At decompilation time, the user is shown a truncated call graph built as the decompilation progresses. Procedures that have been decompiled or are currently under decompilation are shown in blue type, whereas procedures that have been delayed awaiting the completion of the decompilation of their children (or as a result of recursion) are left in black type. The procedure currently under work is made the current selection of the tree and all parent nodes are expanded. Double clicking on any procedure in the tree will open a new tab containing the RTL of that procedure. I hope to allow the user to manipulate the RTL before proceeding to the next step.

The code generation stage presents the user with a tree of clusters (directories and files) to which the code of each procedure will be generated. The user can add new clusters and drag procedures from cluster to cluster. Double clicking on a file will open a new tab (or an existing one if already opened) with the contents of the file. Double clicking on a procedure will do the same but scroll the contents such that the selected procedure is at the top of the window. At the moment, the only operations available for manipulating the contents of the file are the usual text editor commands. However, I hope to offer a range of commands, such as renaming procedures and variables, that make improving the quality of the output easier.

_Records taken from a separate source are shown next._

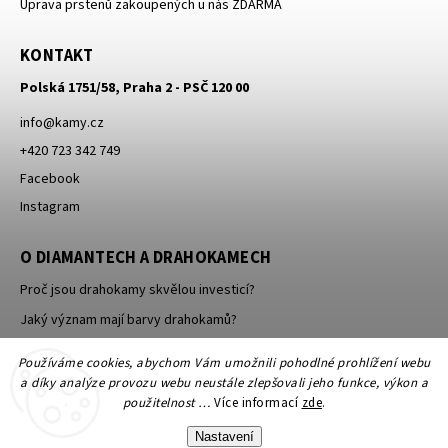
Úprava prstenů zakoupených u nás ZDARMA
KONTAKT
Polská 1751/58, Praha 2 - PSČ 120 00
info
@
kamy.cz
+420 723 342 749
Facebook
Instagram
O DIAMANTECH A DRAHOKAMECH
Proč jsou drahokamy skvělou investicí?
Jaký význam mají barvy drahokamů?
Jak se brousí a leští drahokamy a minerály?
Používáme cookies, abychom Vám umožnili pohodlné prohlížení webu
a díky analýze provozu webu neustále zlepšovali jeho funkce, výkon a
použitelnost …
Více informací
zde
.
Nastavení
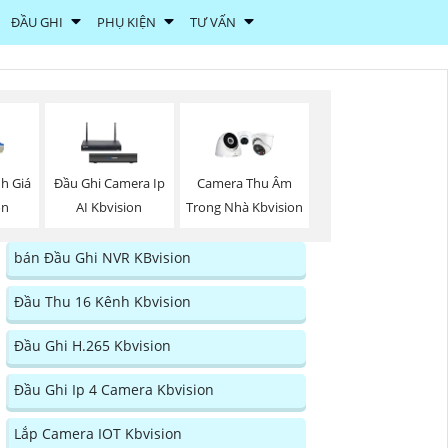
ĐẦU GHI
PHỤ KIỆN
TƯ VẤN
h Giá
Đầu Ghi Camera Ip
Camera Thu Âm
on
AI Kbvision
Trong Nhà Kbvision
bán Đầu Ghi NVR KBvision
Đầu Thu 16 Kênh Kbvision
Đầu Ghi H.265 Kbvision
Đầu Ghi Ip 4 Camera Kbvision
Lắp Camera IOT Kbvision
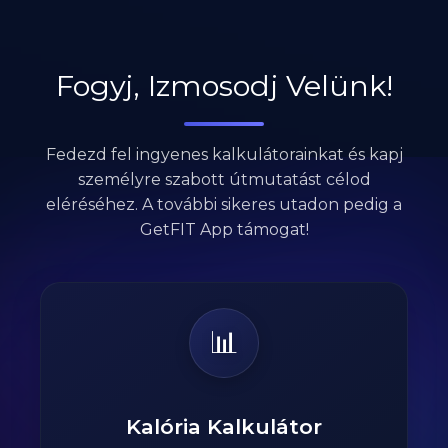
Fogyj, Izmosodj Velünk!
Fedezd fel ingyenes kalkulátorainkat és kapj
személyre szabott útmutatást célod
eléréséhez. A további sikeres utadon pedig a
GetFIT App támogat!
📊
Kalória Kalkulátor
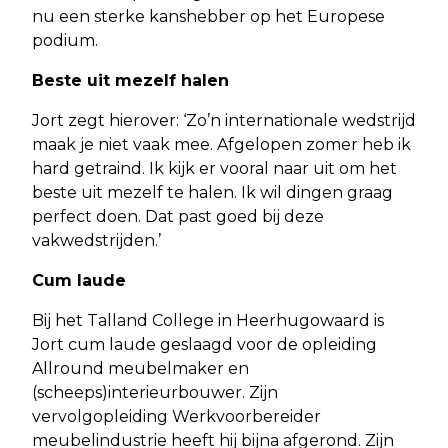
nu een sterke kanshebber op het Europese
podium.
Beste uit mezelf halen
Jort zegt hierover: ‘Zo’n internationale wedstrijd
maak je niet vaak mee. Afgelopen zomer heb ik
hard getraind. Ik kijk er vooral naar uit om het
beste uit mezelf te halen. Ik wil dingen graag
perfect doen. Dat past goed bij deze
vakwedstrijden.’
Cum laude
Bij het Talland College in Heerhugowaard is
Jort cum laude geslaagd voor de opleiding
Allround meubelmaker en
(scheeps)interieurbouwer. Zijn
vervolgopleiding Werkvoorbereider
meubelindustrie heeft hij bijna afgerond. Zijn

An option presented at the initialization stage (and in a menu option) offers the user an opportunity to more fine grainly monitor the decompilation step. After enabling "decompilation debugging" a Step button is added to the status bar of the GUI. Upon the completion of the decode step the user can select which procedures they are interested in monitoring the decompilation, or they can select the default, all procedures. Proceeding to the decompilation stage, the progress will now stop and the status bar will read "decompiling proc1: before initialise" and a new tab containing the RTL of proc1 will be opened. When the user has completed inspection of the RTL of proc1 they can press Step and the decompilation will continue. For each procedure selected in the decode stage, around eight messages will be displayed in the status bar and the user will need to press Step. Each time the RTL of the procedure will be updated. This allows the user to spot bugs in the decompiler. At the moment, I'm using this to fix the bugs, but in the future, users may prefer to just fix the RTL.

I'm writing the GUI in C++ on Windows using the Qt4 toolkit. I will ensure it compiles and works on Linux before I check it into the Boomerang CVS repository. Shortly after I will be making binary packages for both Windows and Linux.